Around the country electors will fulfill their constitutional responsibilities by casting their ballots for President of the United States. The individuals fulfilling this role were on the ballot on November 4, and were chosen by voters who cast popular votes for Senator Obama and Senator Joseph Biden. The 538 members of the Electoral College will meet in their state capitals and in Washington, D.C. The Constitution requires that electors meet the first Monday after the second Wednesday in December.
The Constitution allots the number of electors for each state according to the number of members of the House of Representatives and Senate, plus three electors for the nation’s capital. The electors are the voters who actually elect the President. The manner in which electors are selected is not specified in the Constitution so states have latitude in how they are picked as well as how they actually cast their ballots. In some states there will be ceremonies marking the vote while in others the proceeding will be low-key. Many states will webcast the proceeding.

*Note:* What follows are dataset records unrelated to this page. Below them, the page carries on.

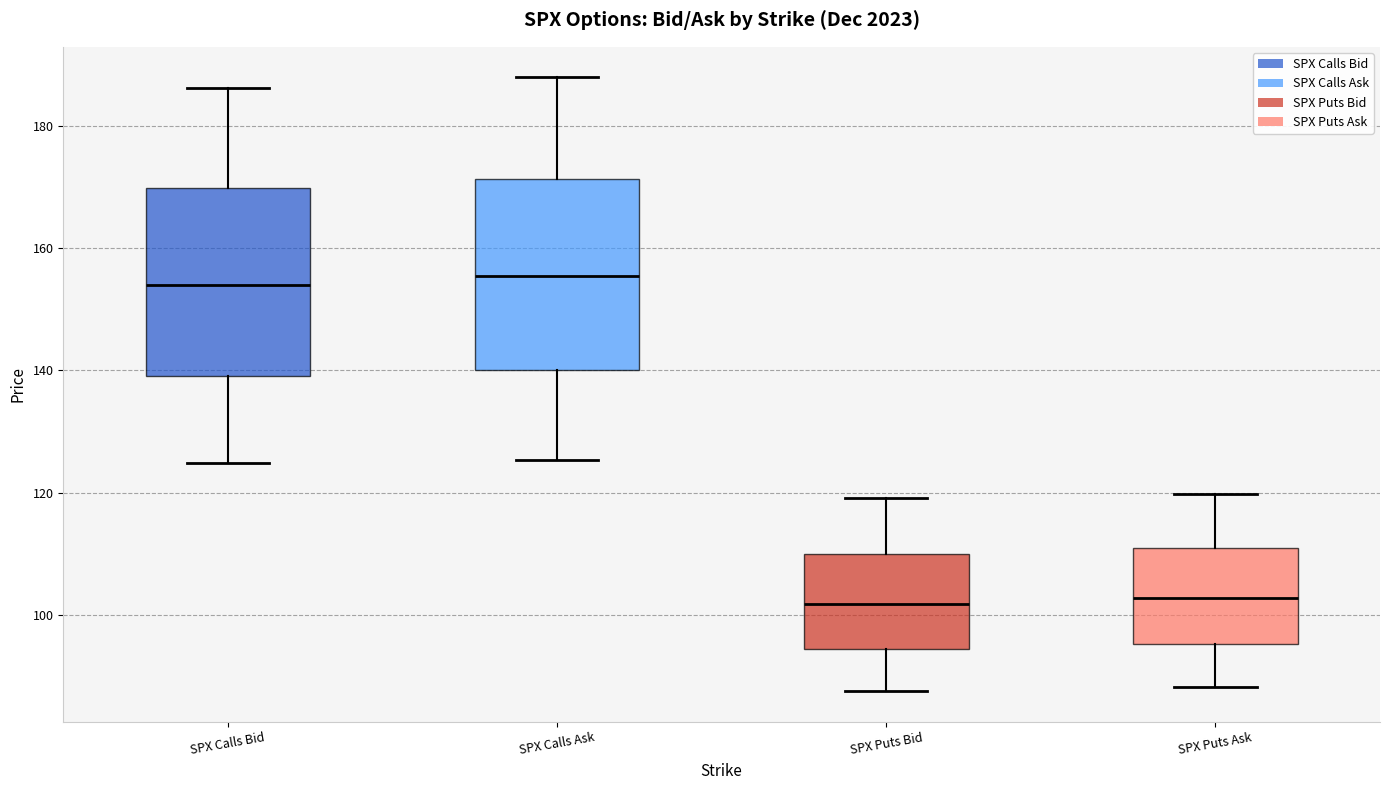

Reading left to right, transcribe this box plot: for each box, give where its median line is, the range the box spans, and where its two whiskers end, as read against the y-axis. The values are not printed on the chart, so give them approximately, as read against the axis.

SPX Calls Bid: median 154, box 140 to 170, whiskers 124 to 186
SPX Calls Ask: median 156, box 140 to 172, whiskers 126 to 188
SPX Puts Bid: median 102, box 94 to 110, whiskers 88 to 120
SPX Puts Ask: median 102, box 96 to 112, whiskers 88 to 120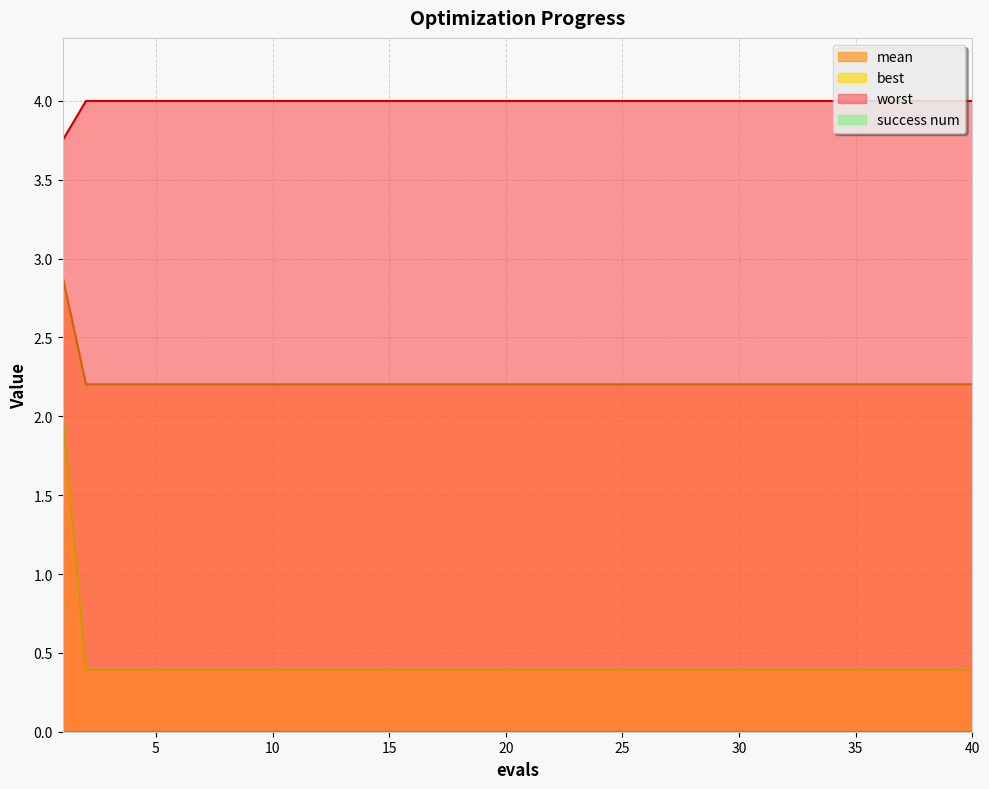

Which series has the largest range (max minus min)?

best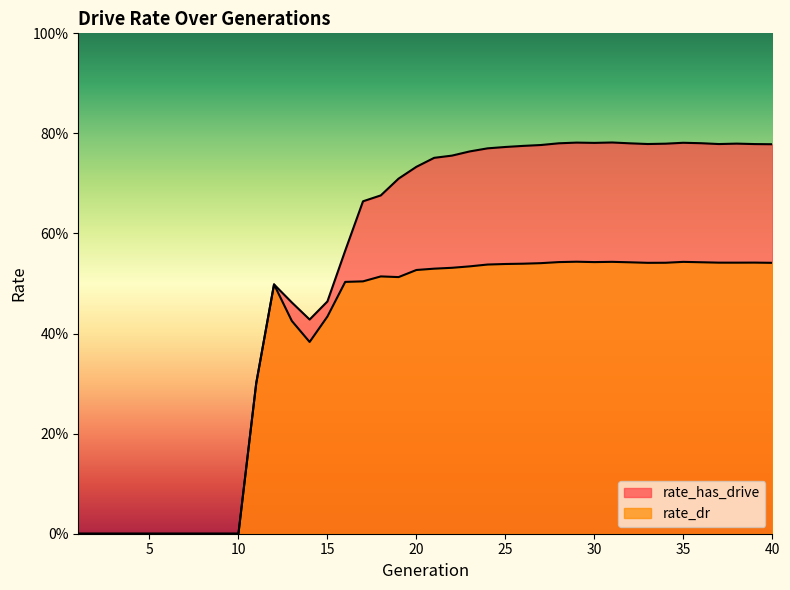

True or false: rate_dr has a value of 0.8 at 34.

False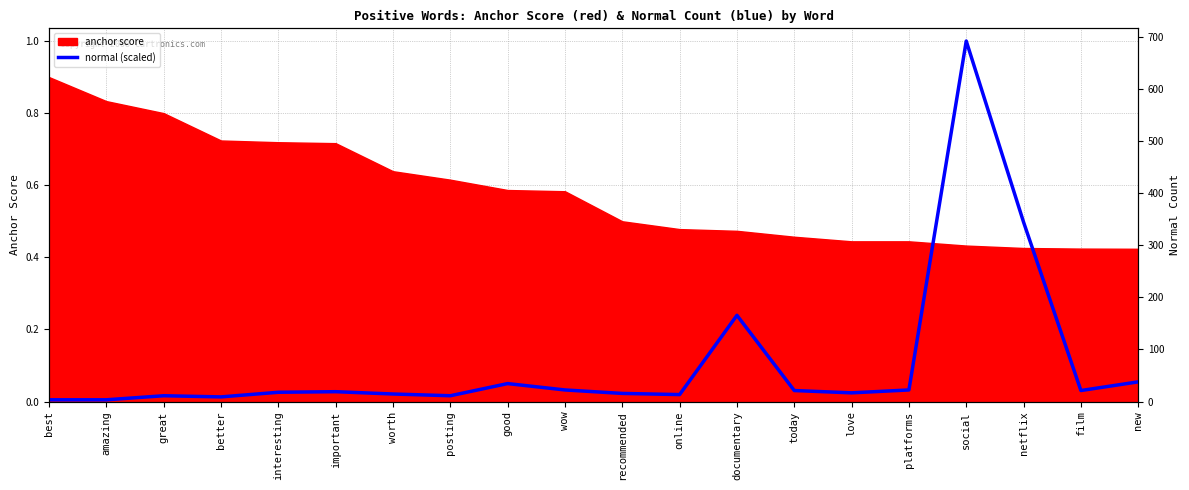

Reading right to left, what are all the values shown in this chart?

new=0.1	film=0.0	netflix=0.5	social=1.0	platforms=0.0	love=0.0	today=0.0	documentary=0.2	online=0.0	recommended=0.0	wow=0.0	good=0.0	posting=0.0	worth=0.0	important=0.0	interesting=0.0	better=0.0	great=0.0	amazing=0.0	best=0.0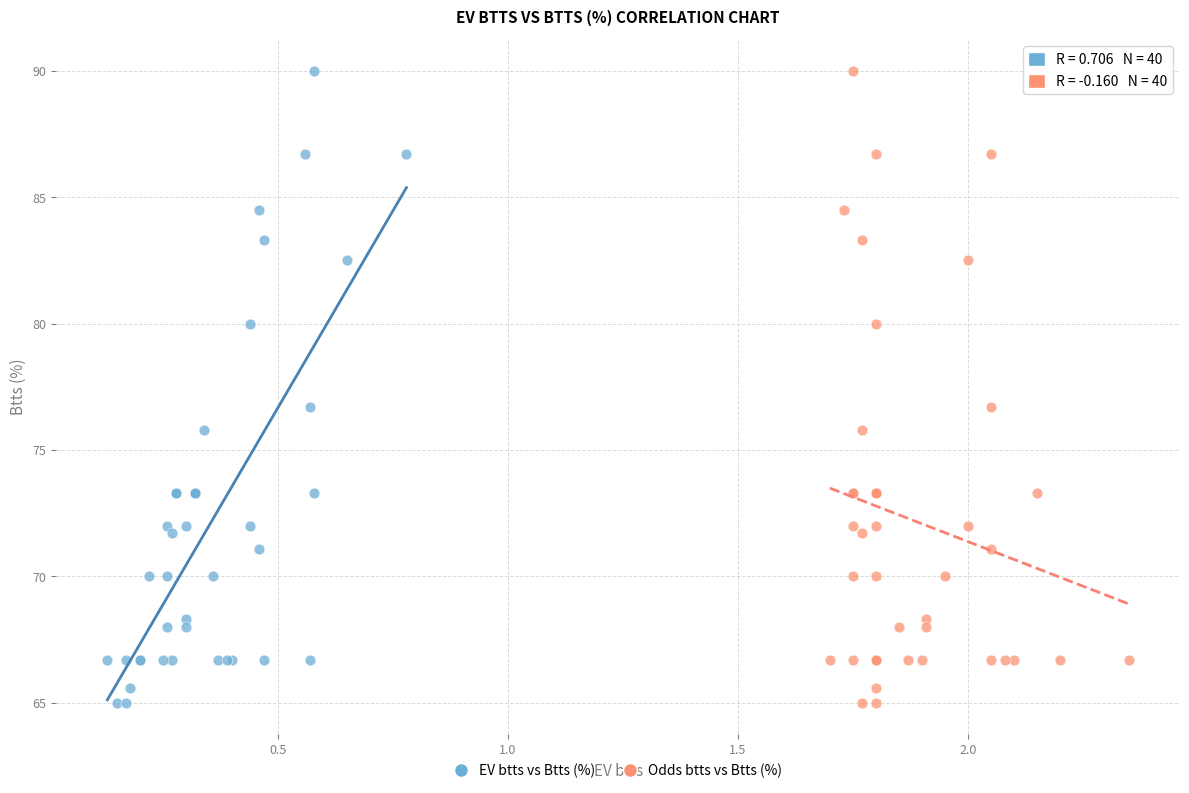

What are all the series names shown in the legend?

EV btts vs Btts (%), Odds btts vs Btts (%)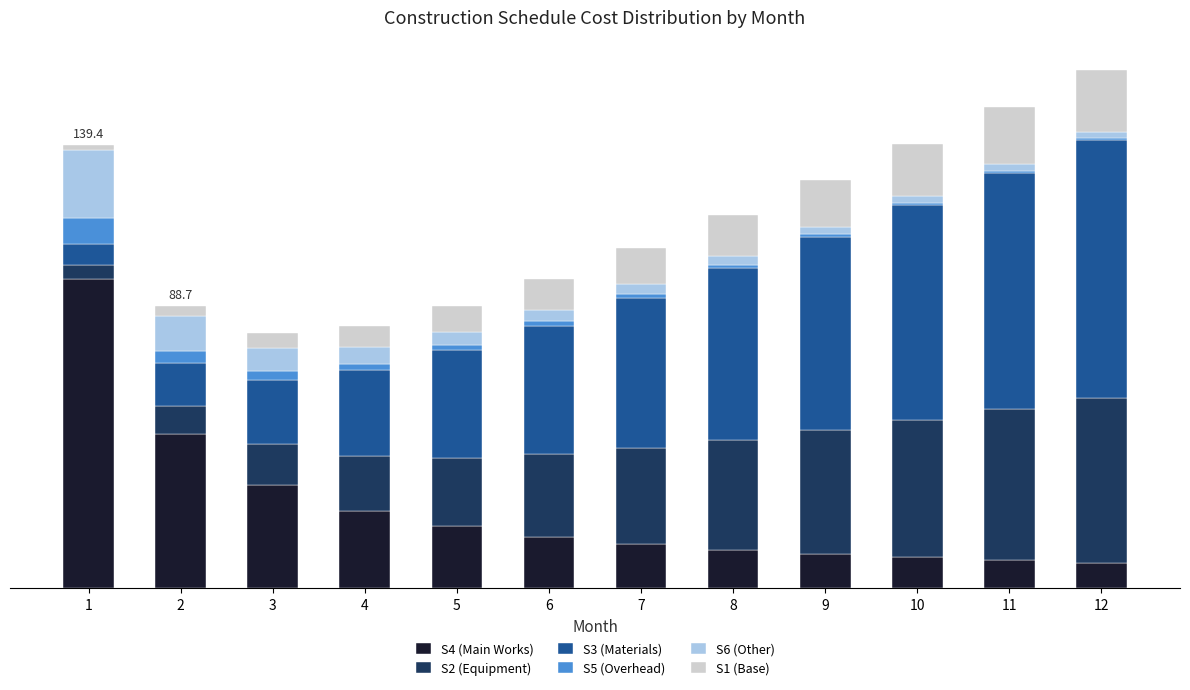

What is the approximate value of S6 (Other) at 5?

4.3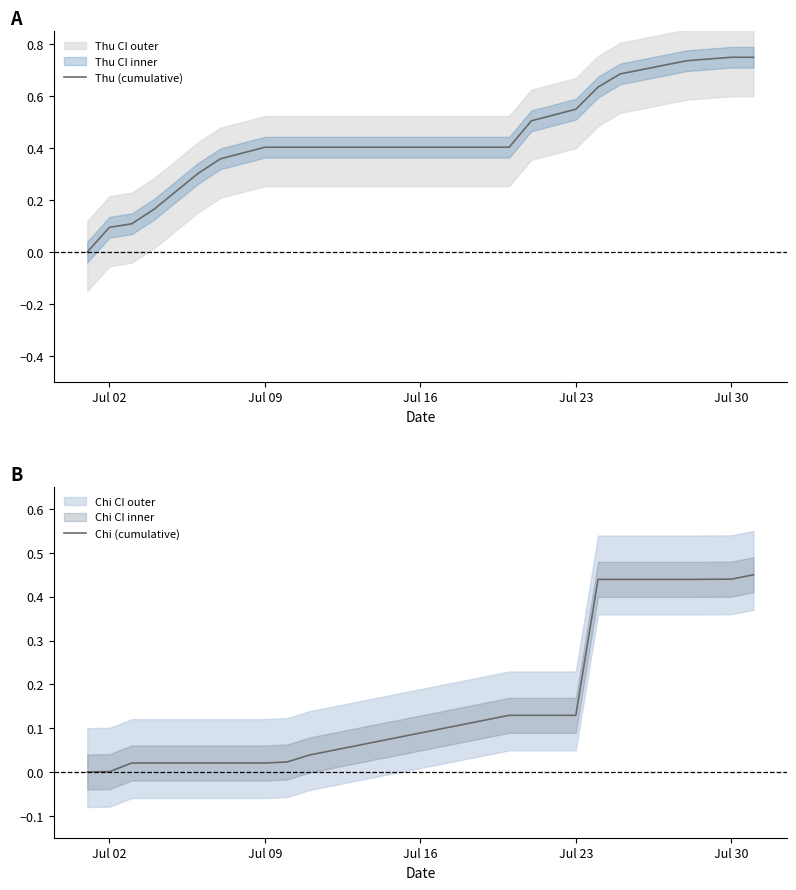

The value of Thu (cumulative) at Jul 02 is 0.1. True or false?

True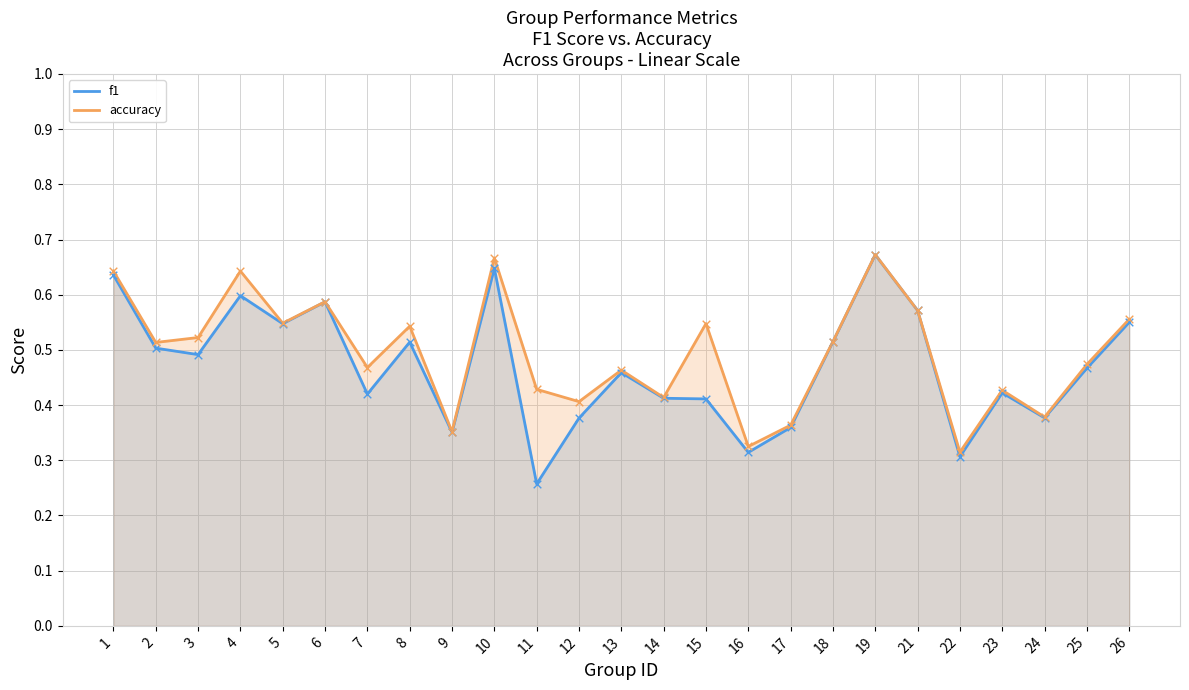

What is the total value across all series at 1?

1.3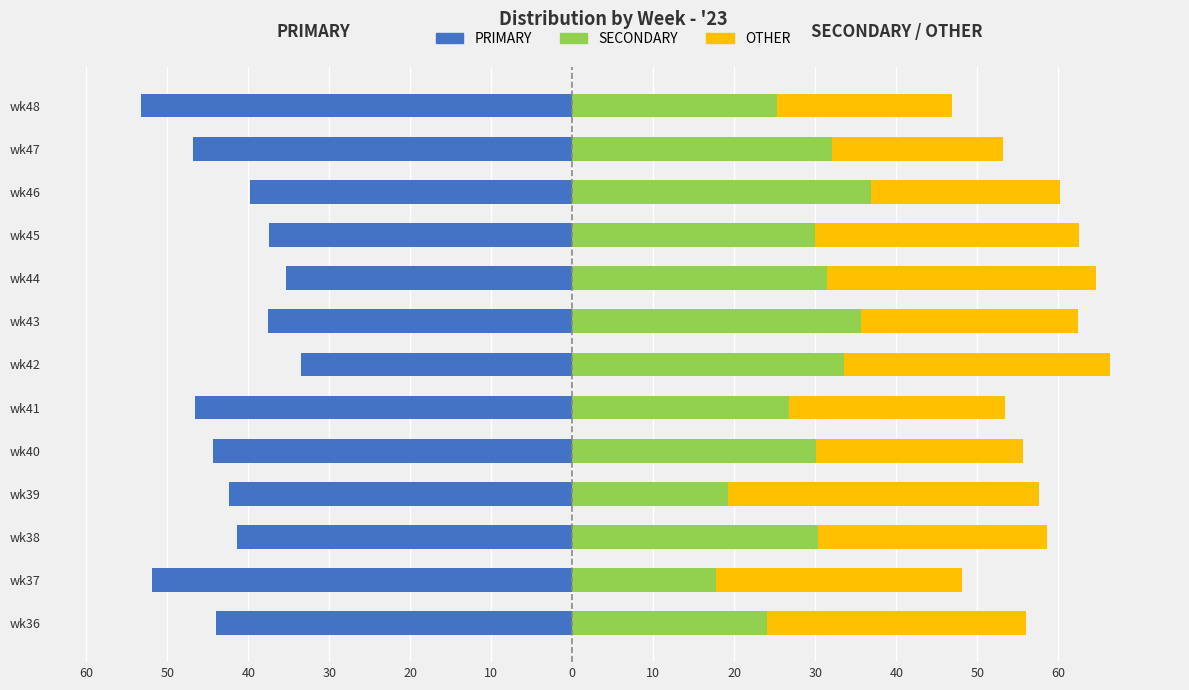

Rank the series at wk36 from lowest to highest value.

PRIMARY, SECONDARY, OTHER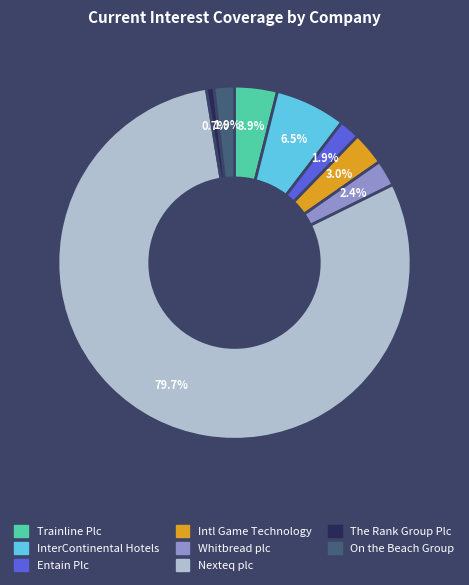

To the nearest percent, what is the average slice percentage?

12%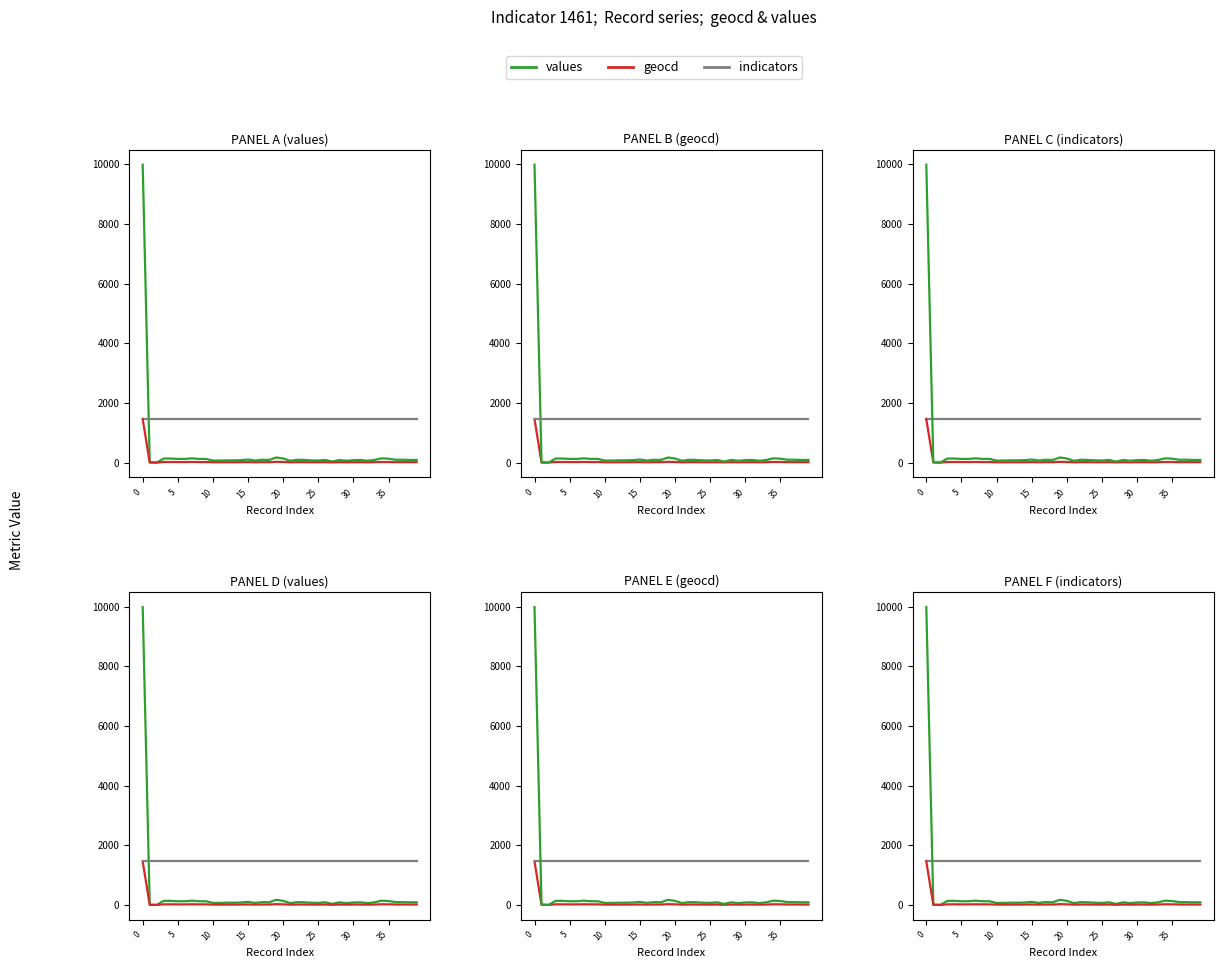

What is the difference between the maximum and minimum values in the values series?

9986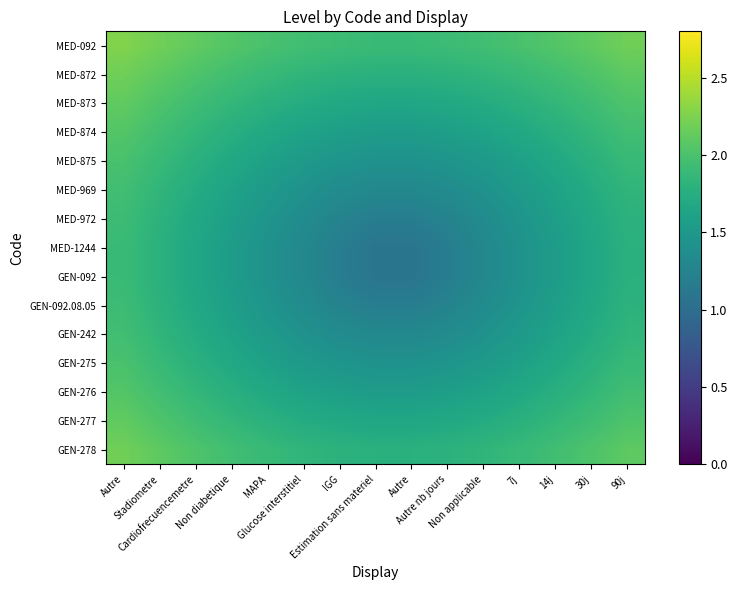

Which has a higher value, Cardiofrecuencemetre or IGG?

Cardiofrecuencemetre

The electors have two jobs: they must cast their ballots and sign six “Certificates of Vote” that certify their vote. The certificates are then mailed to the Vice President, in this instance Vice President Cheney in his role as President of the Senate, the National Archives, each state’s secretary of state and the chief judge of the nearest federal court. The latter is done just as a precaution if all other copies are lost. A joint session of Congress will be convened on January 6 at 1:00 p.m. during which time Vice President Cheney will open the certificates and declare the winner of the election. The final step in the election process if the inauguration, set for Tuesday January 20, 2009 at the U.S. Capitol.